As depicted in the embodiment of FIG. 5, a project attribute estimator of a PAE system of the present principles, such as the project attribute estimator 220 of the PAE system 100 of FIGS. 1 and 2, includes an optional prediction interval estimator 514. In the embodiment of FIG. 5, the prediction interval estimator 514 receives the predicted project attribute values from the mean project attribute estimator 512 of the project attribute estimator 220 and in some embodiments determines statistics, such as mean/standard deviation or percentile results, on the cost and/or schedule range estimate values. In some embodiments, the prediction interval estimator 514 can determine prediction intervals from the statistics determined from received project attribute value ranges. For example, in the embodiment of FIG. 5, the prediction interval estimator 514 determines cost and schedule range estimates using the 5^th, 50^th, and 95^thpercentile of the prediction estimates for each of the projects of the New Data Set 502, essentially providing a substantially best case cost and/or schedule estimate, a worst case cost and/or schedule estimate and a mean cost and/or schedule estimate. That is, in some embodiments, prediction intervals (e.g., percentile values for the prediction estimates) can be determined based values of the received data. Alternatively or in addition, prediction interval information can be received from a user of a PAE system of the present principles. In the embodiment of FIG. 5, resultant project attribute range values determined using the three sample percentiles serve as the overall New Predictions 510 for the projects of the New Data Set 502.

In some embodiments of the present principles, determined estimates (e.g., cost estimates and schedule estimates) and prediction intervals output from a PAE system of the present principles, such as the PAE system 100 of FIG. 1, can be used as inputs to several algorithms, processes, and reports, including an APM system, to assist in, for example, determining and optimally adjusting an overall budget or schedule of a portfolio of projects given shared budget and/or schedule constraints. In addition, a PAE system of the present principles can be part of a resource allocation system that either directly allocates or schedules physical or financial resources to a project and/or portfolio of projects based on determined project attribute value ranges determined by a PAE system of the present principles. In such embodiments, a portfolio owner controls a portfolio of projects that either are planned for execution or are being executed within a certain planned budget and schedule constraint. The output of a PAE system of the present principles, in some embodiments, can show some discrepancy between the planned budget and schedule and a predicted budget and schedule. The predictions can be used to adjust the budget and schedule for the remainder of a planned execution. Such adjustments, if permitted, can be made directly to the constraints, or otherwise by can be accomplished by adjusting (changing, cutting, or adding) the planned projects themselves by competing them against one-another, and perhaps with additional unplanned projects, in an optimizer, using the predicted costs and schedules as inputs. A selected set of projects can present an optimal trade-off between cost and benefits, while satisfying shared budget, and scheduling constraints.

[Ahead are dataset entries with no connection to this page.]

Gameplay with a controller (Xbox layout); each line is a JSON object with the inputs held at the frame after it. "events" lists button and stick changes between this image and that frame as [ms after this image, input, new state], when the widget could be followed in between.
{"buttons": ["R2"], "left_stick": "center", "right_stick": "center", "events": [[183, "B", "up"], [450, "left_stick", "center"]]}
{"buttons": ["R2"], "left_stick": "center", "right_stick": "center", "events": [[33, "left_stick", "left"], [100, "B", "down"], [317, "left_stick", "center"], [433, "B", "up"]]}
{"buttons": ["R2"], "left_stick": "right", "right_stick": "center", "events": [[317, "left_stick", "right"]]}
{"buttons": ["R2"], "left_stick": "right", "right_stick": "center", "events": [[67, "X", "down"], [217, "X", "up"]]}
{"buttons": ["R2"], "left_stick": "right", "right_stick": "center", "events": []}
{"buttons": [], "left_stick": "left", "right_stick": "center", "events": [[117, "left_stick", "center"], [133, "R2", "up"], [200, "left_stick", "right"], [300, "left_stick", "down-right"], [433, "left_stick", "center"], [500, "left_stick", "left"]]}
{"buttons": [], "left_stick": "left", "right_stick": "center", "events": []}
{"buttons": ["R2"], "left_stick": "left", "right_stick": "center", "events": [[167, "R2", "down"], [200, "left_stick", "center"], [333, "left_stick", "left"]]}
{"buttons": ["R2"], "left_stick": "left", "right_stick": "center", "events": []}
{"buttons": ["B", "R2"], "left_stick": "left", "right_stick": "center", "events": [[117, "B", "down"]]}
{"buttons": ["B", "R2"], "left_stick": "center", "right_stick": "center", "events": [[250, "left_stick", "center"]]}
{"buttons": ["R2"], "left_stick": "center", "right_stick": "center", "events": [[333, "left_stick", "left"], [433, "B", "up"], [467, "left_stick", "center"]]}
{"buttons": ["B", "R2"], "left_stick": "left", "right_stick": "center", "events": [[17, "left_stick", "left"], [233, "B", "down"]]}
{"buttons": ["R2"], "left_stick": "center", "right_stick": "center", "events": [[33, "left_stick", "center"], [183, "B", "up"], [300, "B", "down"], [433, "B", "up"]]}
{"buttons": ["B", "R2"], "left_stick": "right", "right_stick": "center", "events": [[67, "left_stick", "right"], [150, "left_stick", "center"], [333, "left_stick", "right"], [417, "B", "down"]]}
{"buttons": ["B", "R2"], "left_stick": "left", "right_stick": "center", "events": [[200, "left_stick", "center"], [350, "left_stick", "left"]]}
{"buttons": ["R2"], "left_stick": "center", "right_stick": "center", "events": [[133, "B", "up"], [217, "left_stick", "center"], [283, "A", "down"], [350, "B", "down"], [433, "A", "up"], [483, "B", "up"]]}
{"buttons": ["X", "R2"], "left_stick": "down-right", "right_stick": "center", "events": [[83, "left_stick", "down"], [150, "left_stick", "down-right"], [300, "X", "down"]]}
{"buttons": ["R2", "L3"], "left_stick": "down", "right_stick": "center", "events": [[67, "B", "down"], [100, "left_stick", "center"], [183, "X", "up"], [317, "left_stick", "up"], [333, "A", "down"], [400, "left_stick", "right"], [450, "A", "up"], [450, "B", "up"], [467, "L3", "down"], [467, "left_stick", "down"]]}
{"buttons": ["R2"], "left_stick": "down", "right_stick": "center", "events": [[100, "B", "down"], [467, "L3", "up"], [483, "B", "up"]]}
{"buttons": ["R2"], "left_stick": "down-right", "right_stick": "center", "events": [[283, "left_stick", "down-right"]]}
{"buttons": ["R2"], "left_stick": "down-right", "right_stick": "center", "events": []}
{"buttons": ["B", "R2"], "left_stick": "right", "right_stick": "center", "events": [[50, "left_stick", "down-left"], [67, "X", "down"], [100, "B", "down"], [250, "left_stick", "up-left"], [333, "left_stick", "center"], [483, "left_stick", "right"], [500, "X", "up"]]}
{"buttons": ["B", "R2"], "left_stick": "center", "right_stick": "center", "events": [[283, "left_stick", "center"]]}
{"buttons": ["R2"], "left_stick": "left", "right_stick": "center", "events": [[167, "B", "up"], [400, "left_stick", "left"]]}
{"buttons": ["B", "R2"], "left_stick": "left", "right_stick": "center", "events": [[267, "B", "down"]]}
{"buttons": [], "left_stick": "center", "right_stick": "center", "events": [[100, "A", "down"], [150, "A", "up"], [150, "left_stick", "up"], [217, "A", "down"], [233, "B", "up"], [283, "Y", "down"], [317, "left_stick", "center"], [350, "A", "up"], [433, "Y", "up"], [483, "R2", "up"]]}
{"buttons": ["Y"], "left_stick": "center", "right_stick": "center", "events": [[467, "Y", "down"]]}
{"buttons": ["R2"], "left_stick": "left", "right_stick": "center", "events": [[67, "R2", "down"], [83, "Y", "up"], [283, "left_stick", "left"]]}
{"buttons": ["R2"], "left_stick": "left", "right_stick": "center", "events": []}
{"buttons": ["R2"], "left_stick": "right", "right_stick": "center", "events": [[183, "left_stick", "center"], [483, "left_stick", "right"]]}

For example, scheduled projects can get delayed and organizations can end up underspending in the earlier part of their plans only to overspend during the latter part of their plans. Embodiments of PAE system in accordance with the present principles create a more accurate prediction of project attribute value ranges as described above. As such, project attribute valued ranges predicted by a PAE system of the present principles can be compared with previously determined budgets to determine an underspend and/or overspend condition. More specifically, if an overspend is being predicted, a portfolio manager/resource allocation system can reduce a number of or slow down projects or increase budget. If an underspend is being predicted, a portfolio manager/resource allocation system can over schedule and start more projects, get more projects ready to ‘fill in,’ or decrease budget. If a delay is predicted, a portfolio manager/resource allocation system can properly update/set expectations on when projects will be realistically completed.

Embodiments of a PAE system in accordance with the present principles can be implemented to address at least the following problems: a) paying interest on funds that didn't get spent; b) having difficulties obtaining similar funding levels in the future; and c) negative public perception. In summary, a PAE system in accordance with the present principles can assist a portfolio manager/resource allocation system to proactively reallocate funds and resources for reaching targets.

The determination of budgets and schedules can include an iterative process that requires multiple rounds of discussion and approvals. Determined PAE predictions and intervals introduce data into a determination process, such that decisions depend less on intuition and more on data analysis. As such, a determination process can be shortened and the accountability for decisions is partially offloaded from individuals onto a data analysis process of the present principles.

I some embodiments a PAE system of the present principles can be implemented to predict a range of values for at least one project attribute using at least historical performance information of the at least one project attribute and such information can be used to update a resource allocation schedule that was determined based on an expected performance of the at least one project attribute based on a comparison between the predicted range of values for the at least one project attribute and the expected performance of the at least one project attribute. Resources for the performance of the at least one project attribute can be allocated based on the updated resource allocation schedule.

For resource allocation, a dependent schedule occurs when one project, or a part of a project, must be completed to a point before another project can be started. A delay in the earlier project will delay the dependent project. In such instances, if there are many projects with complex dependencies and deadlines for the completion of certain milestones, project managers implement techniques to analyze how individual project schedules could affect the overall schedule. One such technique is a Program evaluation and review technique (PERT), which uses a probability distribution for each project's completion time. In such embodiments, the schedule predictions and intervals, as well as project dependencies, serve as inputs to PERT. The portfolio owner can therefore use a PAE system of the present principles in conjunction with a PERT technique/system (or some other technique) to periodically analyze and adjust the execution plan for the projects.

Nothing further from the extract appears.